Business models no longer allow for stable lifetime revenue
A 15-year satellite life was likely designed to match 15-year orbital slot authorizations, and to allow maximum time to amortize the expensive and risky launch process. The goal was to minimize the cost per transponder equivalent per year of operation.
This made sense when pricing was stable and an operator could reasonably expect similar revenue per transponder equivalent in the later years. It does not make sense in the high-throughput satellite era.
A satellite operator today can’t expect stable revenue from a high-throughput satellite over the course of its life. After initial ramp-up, the revenue will be front loaded in the early years. In the later years of a satellite’s life, revenues will sharply fall. Future satellites, with even greater efficiency, will come to market and drive prices lower. Hence, the value of a rapid time to market is higher, and the value of extended satellite life is lower than in the past. The WildBlue satellite, for example, only has a fraction of the customers (and revenue) it had at its peak. End customers’ expectations of increasingly improved performance requires lighter customer loading to meet today’s higher performance expectations.

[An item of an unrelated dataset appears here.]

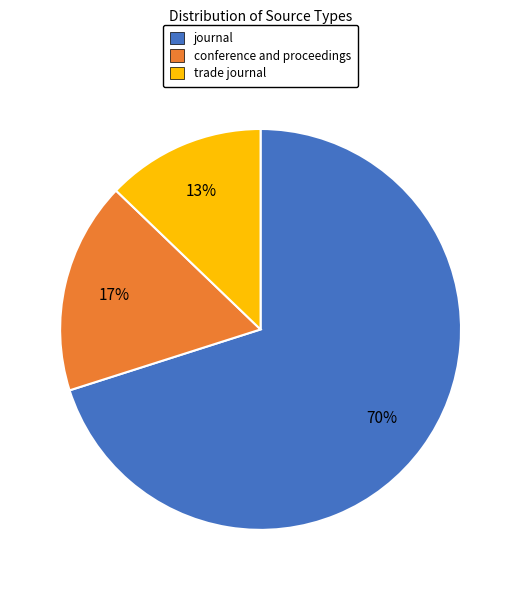

Combined, do trade journal and conference and proceedings account for over 50%?

No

With prices falling 10 percent a year, the first five years of a 15-year satellite generates 52 percent of the lifetime revenue, while the last five years generate only 18 percent — even less if the revenue is discounted for time. In this context, a 15-year-old high-throughput satellite isn’t like a farmer’s 15-year old pick-up truck — perhaps beaten-up, but still fully functional. It’s more like a 15-year old laptop that can’t run today’s software applications. It’s hard to see how a new high-throughput satellite will be viable in the market for more than five to 10 years. Operators who chose less-aggressive high-throughput satellite designs have systems that appear nearly obsolete before they enter service.

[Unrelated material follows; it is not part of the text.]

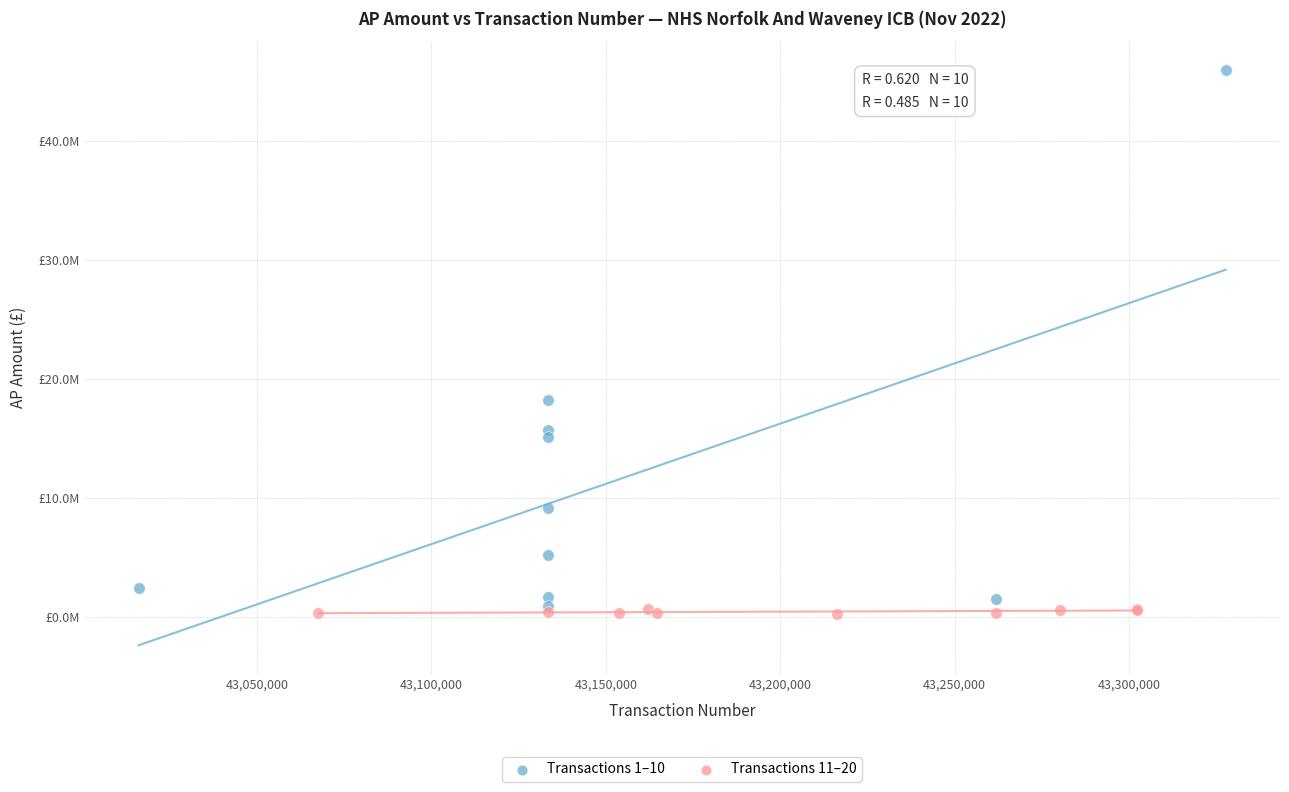

What are all the series names shown in the legend?

Transactions 1–10, Transactions 11–20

Falling launch costs allow amortization over a shorter period. In an increasingly competitive market it seems foolhardy to spend the extra money, and delay time to market, to build and launch an asset to last well beyond its expected economic viability. Hughes and ViaSat would be happy to trade the last few years of life on their next-generation satellites in return for even six months earlier delivery.

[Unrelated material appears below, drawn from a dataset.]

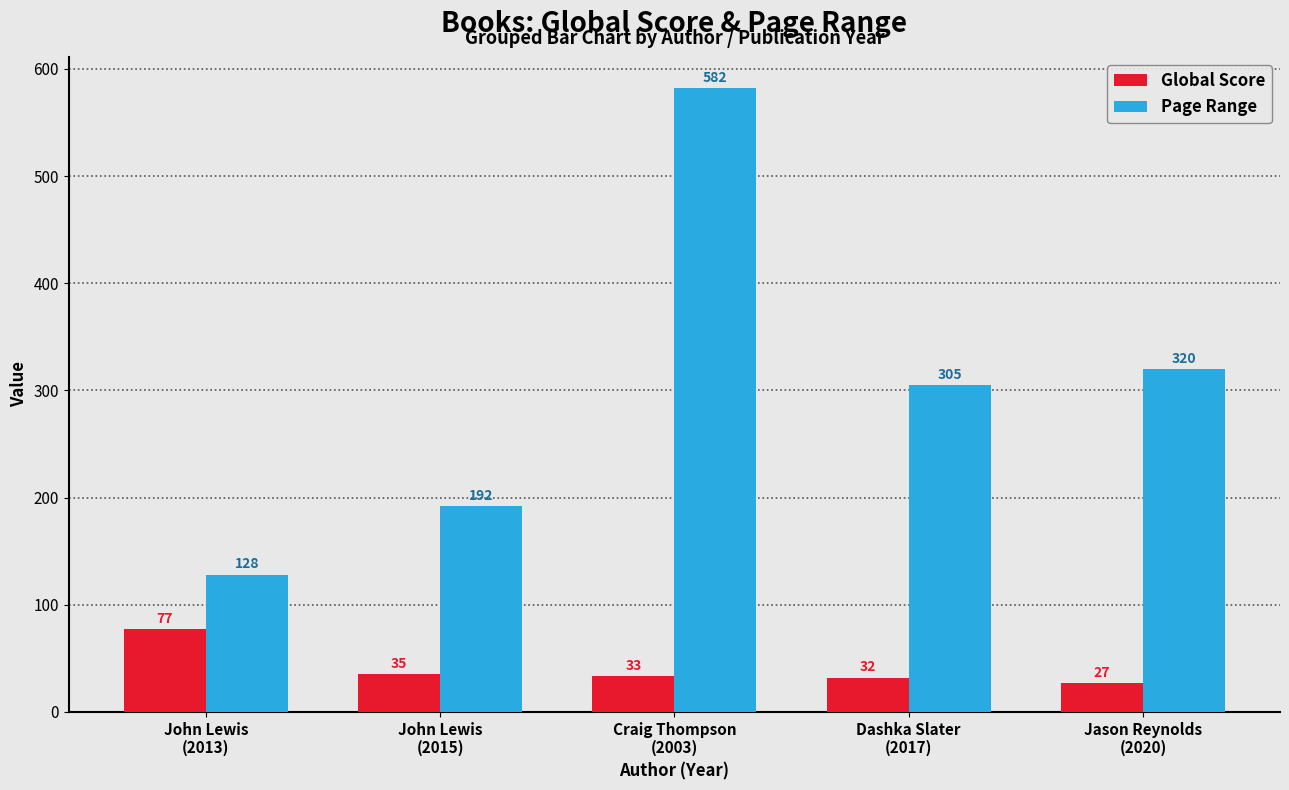

Where does the Global Score series first go above 33?

John Lewis
(2013)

New satellite technologies don’t address the issue
The satellite industry has developed numerous technologies to increase satellite flexibility and useful life, including flexible payloads with on-board beam formation, flexible power sub-systems and wideband travelling wave tube amplifiers.
These advances are likely to be of greatest benefit to wide-beam applications by allowing the satellites to adapt to meet evolving needs of certain customers whose throughput requirements are not significantly different. None address the particular challenge of high-throughput satellites — that the total throughput is largely fixed upon launch. And shortly after launch, technology advancements will enable satellites with much greater throughput to be launched and drive prices down further thus putting downward pressure of the future revenue stream.
It’s hard to predict how much construction time and money could be saved with shorter life satellites. Presumably they would be lighter, reducing launch cost. Payloads might be less complex as they are less likely to be reconfigured for applications at end of life. They might have fewer redundancies, and use cheaper materials. Perhaps less testing would be necessary, helping reduce time to market. It’s time to consider such re-designing of high-throughput satellites, making them more like laptops and less like pickup trucks.
Armand Musey is president of Summit Ridge Group, LLC where he provides valuation and financial consulting services in the communications sector.